Having gotten the physical layer sorted out, I was able to introduce the upstairs SG-200 to the new switch, then remove the single-port LAG I had defined on the downstairs SG-200.  A bit more tinkering going, and I had a nice redundant set-up: setting my laptop to ping one of the instances in the cluster over WiFi, I could unplug my upstairs trunk, wait a few seconds, plug it back in, wait some more, unplug the downstairs trunk, wait some more again, then plug in back in again, and not lose a single ICMP packet.

I moved my two switches and my AP over to the new management VLAN I had set up, along side the IPMI interfaces on the nodes.  The SG-200s were easy, aside from them insisting on one port being configured with a PVID equal to the management VLAN (I guess they want to ensure you don’t get locked out), it all went smoothly.

The AP though, a Cisco WAP4410N… not so easy.  In their wisdom, and unlike the SG-200s, the management VLAN settings page is separate from the IP interface page, so you can’t change both at the same time.  I wound up changing the VLAN, only to find I had locked myself out of it.  Much swearing at the cantankerous AP and wondering how could someone overlook such a fundamental requirement!  That, and the switch where the AP plugs in, helpfully didn’t add the management VLAN to the right port like I asked of it.

Once that was sorted out, I was able to configure an IP on the old subnet and move the AP across.
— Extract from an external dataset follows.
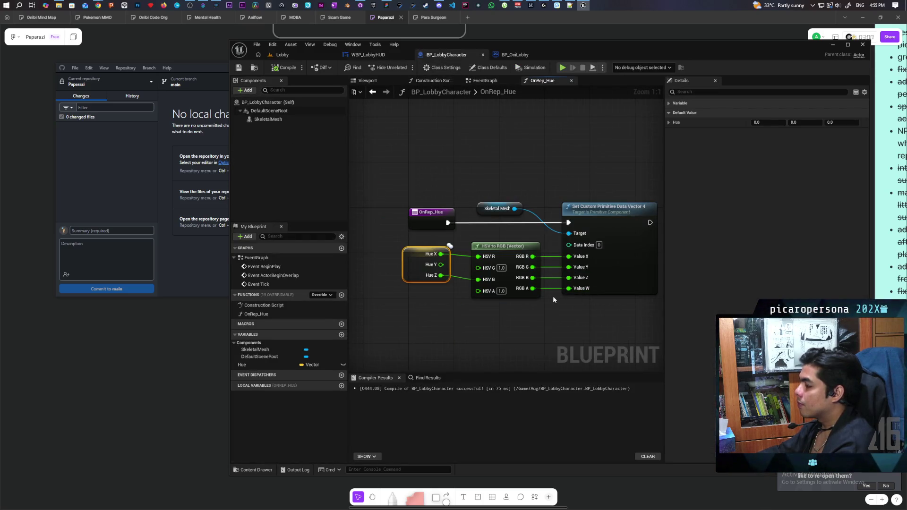
click(501, 268)
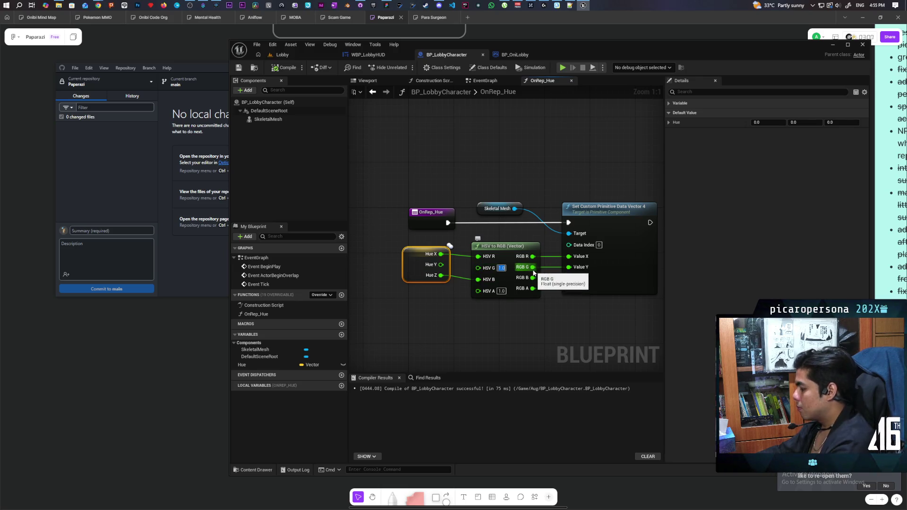
text(0.5)
click(533, 340)
click(286, 68)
That just left dealing with the intermittent issues with Ceph.  My original intention with the cluster was to use 802.3AD so each node had two 2Gbps links.  Except: the LGS326-AU only supports 4 LAGs.  For me to do this, I need 10!

Thankfully, the bonding support in the Linux kernel has several other options available.  Switching from 802.3ad to balance-tlb, resolved the issue.

slaves_bond0="enp0s20f0 enp0s20f1"
slaves_bond1="enp0s20f2 enp0s20f3"
config_bond0="null"
config_bond1="null"
config_enp0s20f0="null"
config_enp0s20f1="null"
config_enp0s20f2="null"
config_enp0s20f3="null"
rc_net_bond0_need="net.enp0s20f0 net.enp0s20f1"
rc_net_bond1_need="net.enp0s20f2 net.enp0s20f3"
mode_bond0="balance-tlb"
mode_bond1="balance-tlb"

I am now currently setting up a core router instance (with OpenBSD 6.1) and a OpenNebula instance (with Gentoo AMD64/musl libc).